In view of the conflicting and unreliable nature of the evidence advanced by defendant in support of his affirmative defense, and recognizing that defendant’s volitional conduct *893precipitated the murder, defendant has failed to establish a credible basis from which a jury could rationally conclude that the elements of the affirmative defense of extreme emotional disturbance were present. Inasmuch as the two statements relied upon by defendant were "conclusory and patently ambiguous”, defendant was required to come forward with psychiatric or other evidence in order to satisfy the elements of the affirmative defense. (People v P. J. Video, 65 NY2d 566, 571, cert granted — US —, 106 S Ct 244 [Oct. 21, 1985].) Absent such clarification, I cannot accept the view, advanced by the majority today, that the trial court erred, as a matter of law, in refusing to charge the jury the affirmative defense of extreme emotional disturbance, and would, therefore, affirm the order of the Appellate Division.

Chief Judge Wachtler and Judges Meyer, Simons, Kaye, Alexander and Titone concur in memorandum; Judge Jasen dissents and votes to affirm in an opinion.

Order reversed, etc.

. Compare, Penal Law § 25.00 (1), which provides that where a "defense” is raised at trial, the People have the burden of disproving such defense beyond a reasonable doubt.

. Defendant’s statements to authorities represented the sole evidence advanced by defendant in support of his contention that he committed murder while in a state of extreme emotional disturbance. In one statement, defendant claimed that the victim became mad at him for his failure to obtain an erection, and in the other statement, indicated that the victim laughed at his impotency. Defendant’s statements were further inconsistent as in one instance defendant claimed the victim initiated contact with him with his carving knife, and in the other statement, he indicated that he reached into his coat, withdrew the knife, and began slashing the victim.

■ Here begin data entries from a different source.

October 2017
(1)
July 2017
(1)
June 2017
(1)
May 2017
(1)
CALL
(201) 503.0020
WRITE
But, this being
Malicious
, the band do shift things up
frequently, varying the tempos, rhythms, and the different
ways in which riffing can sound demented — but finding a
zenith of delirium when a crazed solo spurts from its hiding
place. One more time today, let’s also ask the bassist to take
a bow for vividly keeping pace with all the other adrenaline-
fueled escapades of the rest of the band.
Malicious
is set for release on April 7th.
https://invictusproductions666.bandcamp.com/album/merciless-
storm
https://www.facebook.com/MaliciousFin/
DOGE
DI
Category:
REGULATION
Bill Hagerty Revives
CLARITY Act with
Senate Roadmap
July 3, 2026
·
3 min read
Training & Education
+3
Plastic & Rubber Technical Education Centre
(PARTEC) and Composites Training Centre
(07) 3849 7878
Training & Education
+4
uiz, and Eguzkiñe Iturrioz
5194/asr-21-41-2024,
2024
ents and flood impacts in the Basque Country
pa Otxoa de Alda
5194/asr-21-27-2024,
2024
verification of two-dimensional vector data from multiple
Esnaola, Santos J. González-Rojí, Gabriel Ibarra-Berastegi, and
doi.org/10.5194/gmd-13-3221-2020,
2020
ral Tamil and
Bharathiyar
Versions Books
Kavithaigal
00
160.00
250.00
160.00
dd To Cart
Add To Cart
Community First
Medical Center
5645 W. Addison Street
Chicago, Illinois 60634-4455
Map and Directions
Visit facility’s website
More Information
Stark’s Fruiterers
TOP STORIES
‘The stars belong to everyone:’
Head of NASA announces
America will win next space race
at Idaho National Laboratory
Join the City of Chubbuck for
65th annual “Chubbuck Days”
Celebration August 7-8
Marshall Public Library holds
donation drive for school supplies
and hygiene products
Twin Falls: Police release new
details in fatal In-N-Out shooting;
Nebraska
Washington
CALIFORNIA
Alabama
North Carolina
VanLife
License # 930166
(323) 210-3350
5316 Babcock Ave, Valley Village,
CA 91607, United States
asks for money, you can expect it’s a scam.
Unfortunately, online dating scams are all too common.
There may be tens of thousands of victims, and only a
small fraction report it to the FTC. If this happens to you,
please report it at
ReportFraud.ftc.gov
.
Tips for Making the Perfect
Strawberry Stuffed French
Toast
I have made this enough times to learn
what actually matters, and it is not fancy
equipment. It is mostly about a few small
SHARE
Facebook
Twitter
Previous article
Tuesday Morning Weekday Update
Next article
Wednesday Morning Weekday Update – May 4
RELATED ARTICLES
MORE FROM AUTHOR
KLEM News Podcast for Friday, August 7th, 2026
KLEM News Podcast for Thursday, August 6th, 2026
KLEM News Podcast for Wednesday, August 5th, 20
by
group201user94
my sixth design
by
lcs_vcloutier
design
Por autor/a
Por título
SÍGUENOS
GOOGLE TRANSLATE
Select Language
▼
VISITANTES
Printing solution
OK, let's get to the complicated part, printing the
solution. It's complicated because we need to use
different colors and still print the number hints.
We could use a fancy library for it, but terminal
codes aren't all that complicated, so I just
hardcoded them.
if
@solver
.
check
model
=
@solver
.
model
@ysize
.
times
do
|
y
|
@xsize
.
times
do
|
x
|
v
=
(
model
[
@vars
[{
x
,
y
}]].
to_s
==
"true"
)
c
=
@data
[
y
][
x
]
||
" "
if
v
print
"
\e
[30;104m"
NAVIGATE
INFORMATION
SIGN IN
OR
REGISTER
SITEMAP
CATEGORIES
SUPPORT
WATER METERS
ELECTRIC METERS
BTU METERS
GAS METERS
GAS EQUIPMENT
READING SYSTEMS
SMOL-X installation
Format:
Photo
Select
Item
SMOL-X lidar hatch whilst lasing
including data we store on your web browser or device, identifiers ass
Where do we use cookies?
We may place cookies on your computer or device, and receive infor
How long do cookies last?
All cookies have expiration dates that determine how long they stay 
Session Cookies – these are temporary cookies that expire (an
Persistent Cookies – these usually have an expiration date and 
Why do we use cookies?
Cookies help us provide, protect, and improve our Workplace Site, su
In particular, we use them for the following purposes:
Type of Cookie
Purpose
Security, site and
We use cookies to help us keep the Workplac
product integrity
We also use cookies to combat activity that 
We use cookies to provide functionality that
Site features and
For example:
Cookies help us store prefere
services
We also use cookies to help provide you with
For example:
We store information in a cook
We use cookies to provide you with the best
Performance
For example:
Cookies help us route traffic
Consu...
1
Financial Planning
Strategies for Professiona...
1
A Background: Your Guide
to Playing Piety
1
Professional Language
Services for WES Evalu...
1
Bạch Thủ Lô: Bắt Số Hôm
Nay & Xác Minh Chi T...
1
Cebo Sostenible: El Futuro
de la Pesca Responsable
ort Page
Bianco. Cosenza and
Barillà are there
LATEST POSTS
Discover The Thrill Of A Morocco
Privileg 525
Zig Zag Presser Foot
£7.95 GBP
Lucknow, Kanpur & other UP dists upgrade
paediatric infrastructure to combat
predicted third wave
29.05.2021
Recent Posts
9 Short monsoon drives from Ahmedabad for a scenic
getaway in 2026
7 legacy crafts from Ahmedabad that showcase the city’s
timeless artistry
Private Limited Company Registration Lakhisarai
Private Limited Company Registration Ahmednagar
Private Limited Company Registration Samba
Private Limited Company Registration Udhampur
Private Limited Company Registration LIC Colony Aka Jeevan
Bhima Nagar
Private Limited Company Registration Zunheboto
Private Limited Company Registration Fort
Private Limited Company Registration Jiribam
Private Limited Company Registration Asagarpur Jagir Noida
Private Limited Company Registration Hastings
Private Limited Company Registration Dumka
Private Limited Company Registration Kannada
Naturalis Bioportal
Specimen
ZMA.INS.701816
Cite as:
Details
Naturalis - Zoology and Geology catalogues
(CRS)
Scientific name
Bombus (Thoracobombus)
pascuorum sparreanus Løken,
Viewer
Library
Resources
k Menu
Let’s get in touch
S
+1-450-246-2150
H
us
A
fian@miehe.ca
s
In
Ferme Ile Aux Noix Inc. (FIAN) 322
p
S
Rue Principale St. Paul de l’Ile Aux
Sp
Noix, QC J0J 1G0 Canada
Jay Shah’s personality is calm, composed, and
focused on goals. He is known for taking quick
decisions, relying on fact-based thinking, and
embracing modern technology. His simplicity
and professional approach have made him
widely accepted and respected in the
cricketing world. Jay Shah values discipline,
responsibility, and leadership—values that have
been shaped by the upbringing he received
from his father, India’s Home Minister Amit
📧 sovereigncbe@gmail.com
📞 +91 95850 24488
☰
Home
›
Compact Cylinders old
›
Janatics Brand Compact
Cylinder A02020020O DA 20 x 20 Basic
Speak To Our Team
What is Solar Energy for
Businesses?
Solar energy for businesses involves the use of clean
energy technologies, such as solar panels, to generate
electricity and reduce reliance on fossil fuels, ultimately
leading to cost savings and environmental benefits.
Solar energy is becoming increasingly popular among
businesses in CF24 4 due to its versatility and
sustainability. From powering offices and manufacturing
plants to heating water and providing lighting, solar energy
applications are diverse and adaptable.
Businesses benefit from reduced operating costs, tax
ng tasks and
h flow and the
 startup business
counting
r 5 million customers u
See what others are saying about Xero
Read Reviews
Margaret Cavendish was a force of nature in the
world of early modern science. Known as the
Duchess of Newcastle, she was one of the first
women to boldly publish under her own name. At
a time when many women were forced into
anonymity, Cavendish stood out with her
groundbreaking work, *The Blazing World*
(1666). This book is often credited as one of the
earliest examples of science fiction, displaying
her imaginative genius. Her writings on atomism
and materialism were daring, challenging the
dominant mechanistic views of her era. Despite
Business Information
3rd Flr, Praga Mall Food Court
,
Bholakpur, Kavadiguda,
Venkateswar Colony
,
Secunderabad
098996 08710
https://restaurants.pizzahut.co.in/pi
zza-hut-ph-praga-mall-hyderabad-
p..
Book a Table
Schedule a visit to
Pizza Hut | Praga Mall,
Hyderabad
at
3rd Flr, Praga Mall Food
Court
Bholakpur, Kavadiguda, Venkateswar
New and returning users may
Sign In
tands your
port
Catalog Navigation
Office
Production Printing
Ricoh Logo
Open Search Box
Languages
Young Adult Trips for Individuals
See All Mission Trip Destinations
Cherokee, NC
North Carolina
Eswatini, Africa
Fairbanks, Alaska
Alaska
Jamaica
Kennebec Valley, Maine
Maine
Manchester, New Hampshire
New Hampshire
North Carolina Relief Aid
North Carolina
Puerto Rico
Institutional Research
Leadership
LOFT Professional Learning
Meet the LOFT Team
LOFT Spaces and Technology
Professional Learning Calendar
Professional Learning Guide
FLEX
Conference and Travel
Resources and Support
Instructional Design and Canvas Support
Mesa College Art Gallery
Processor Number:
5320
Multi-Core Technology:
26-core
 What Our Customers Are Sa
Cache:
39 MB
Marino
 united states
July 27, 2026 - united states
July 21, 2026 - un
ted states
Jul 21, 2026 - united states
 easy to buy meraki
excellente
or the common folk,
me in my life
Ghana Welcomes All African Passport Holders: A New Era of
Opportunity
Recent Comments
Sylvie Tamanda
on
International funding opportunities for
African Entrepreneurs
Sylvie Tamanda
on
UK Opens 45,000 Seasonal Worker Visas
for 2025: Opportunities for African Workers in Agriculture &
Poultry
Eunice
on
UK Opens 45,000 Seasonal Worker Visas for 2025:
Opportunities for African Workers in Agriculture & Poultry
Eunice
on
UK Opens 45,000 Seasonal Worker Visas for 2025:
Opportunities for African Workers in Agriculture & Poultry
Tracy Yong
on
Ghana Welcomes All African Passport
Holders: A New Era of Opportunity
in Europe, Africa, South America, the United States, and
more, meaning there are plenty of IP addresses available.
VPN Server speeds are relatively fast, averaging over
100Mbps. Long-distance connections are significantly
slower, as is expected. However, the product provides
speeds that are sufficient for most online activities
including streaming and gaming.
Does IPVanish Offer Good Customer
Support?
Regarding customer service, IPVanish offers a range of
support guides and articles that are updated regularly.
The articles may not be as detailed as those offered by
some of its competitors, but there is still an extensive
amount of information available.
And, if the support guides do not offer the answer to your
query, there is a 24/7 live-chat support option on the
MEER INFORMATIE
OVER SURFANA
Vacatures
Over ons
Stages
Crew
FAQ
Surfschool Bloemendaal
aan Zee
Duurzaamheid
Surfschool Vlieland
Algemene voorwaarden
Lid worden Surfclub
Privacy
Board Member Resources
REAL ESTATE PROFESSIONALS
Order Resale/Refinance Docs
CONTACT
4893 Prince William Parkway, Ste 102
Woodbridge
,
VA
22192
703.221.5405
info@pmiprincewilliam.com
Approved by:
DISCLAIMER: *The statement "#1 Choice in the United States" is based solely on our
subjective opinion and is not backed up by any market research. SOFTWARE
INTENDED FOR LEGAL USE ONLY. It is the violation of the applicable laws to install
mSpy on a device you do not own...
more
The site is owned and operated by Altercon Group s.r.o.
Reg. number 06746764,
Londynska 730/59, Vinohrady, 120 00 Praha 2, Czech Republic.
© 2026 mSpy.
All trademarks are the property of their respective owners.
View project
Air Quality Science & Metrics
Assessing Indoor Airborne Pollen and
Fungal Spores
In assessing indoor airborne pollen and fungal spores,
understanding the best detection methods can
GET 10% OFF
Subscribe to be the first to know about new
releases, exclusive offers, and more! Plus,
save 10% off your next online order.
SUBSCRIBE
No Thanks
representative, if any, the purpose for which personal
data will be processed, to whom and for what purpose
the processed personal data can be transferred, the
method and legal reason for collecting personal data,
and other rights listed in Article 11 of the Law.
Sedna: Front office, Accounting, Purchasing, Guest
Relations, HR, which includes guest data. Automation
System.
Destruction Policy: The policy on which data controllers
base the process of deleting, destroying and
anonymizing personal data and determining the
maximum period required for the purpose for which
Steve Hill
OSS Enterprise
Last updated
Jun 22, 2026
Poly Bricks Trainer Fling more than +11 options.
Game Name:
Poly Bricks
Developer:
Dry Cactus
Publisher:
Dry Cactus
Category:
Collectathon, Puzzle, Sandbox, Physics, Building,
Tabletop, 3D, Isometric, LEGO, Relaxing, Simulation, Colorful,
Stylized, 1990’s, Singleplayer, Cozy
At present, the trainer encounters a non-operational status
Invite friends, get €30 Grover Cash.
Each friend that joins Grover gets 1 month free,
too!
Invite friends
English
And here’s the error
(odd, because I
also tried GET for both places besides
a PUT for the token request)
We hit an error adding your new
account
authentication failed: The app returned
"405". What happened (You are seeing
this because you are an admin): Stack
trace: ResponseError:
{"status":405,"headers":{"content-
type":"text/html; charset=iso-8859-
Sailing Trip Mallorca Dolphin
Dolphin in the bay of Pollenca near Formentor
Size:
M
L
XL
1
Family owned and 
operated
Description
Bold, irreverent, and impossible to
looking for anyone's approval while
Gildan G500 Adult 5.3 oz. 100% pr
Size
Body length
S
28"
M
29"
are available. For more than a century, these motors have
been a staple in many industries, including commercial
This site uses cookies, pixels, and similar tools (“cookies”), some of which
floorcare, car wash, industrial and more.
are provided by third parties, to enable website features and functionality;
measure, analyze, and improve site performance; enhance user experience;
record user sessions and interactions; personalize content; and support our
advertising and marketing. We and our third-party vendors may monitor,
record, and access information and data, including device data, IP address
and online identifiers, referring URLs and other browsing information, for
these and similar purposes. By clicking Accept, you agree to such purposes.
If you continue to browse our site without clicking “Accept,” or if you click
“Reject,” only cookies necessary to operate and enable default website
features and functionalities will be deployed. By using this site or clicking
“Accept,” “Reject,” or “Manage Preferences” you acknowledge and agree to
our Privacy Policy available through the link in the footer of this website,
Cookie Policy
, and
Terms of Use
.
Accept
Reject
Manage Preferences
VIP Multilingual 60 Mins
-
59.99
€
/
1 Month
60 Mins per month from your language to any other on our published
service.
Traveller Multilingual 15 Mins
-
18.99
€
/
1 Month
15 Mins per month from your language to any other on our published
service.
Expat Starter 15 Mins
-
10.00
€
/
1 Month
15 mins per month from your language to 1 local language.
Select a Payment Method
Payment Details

Not only were defendant’s statements inconsistent, they tended to demonstrate rationality. By noting that he visited the victim’s apartment at about "4 or 5 o’clock”, remained there until 7 o’clock, and then walked a quarter of a mile away with a companion, defendant demonstrated an awareness of time and distance. Defendant attempted to conceal the victim’s identity by separating the head from the body, and disposing of the head. Defendant attempted to conceal his crime by wrapping the victim’s body in rags, placing it in the bathtub, and setting fire to a neighboring closet. Defendant’s conduct could well have been viewed as volitional, deliberate and calculated.

In theory, the affirmative defense permits a defendant to establish that his criminal conduct was caused by circumstances beyond his control. (Comment, Affirmative Defenses Under New York’s New Penal Law, 19 Syracuse L Rev 44, 45.) In this case, defendant knew that he could not engage in sexual intercourse when drinking, yet he drank for a number of hours before attempting relations with his victim. The record does not indicate the reason why defendant was in possession of a carving knife, the murder weapon, during his second visit to the victim’s apartment, nor at what time defendant came into possession of the murder weapon.

. The majority notes that it was for the jury to "resolve inconsistencies in testimony” (majority mem, at p 890, n). Defendant did not testify at trial as to his mental state at the time he committed the murder. Detective Mak and an Assistant District Attorney recounted their conversations with defendant, and defendant simply relied upon the indirect and secondhand evidence supplied by these two individuals in support of his affirmative defense. Under these circumstances, any attempt by the jury to resolve inconsistencies between defendant’s statements would have been based upon sheer speculation.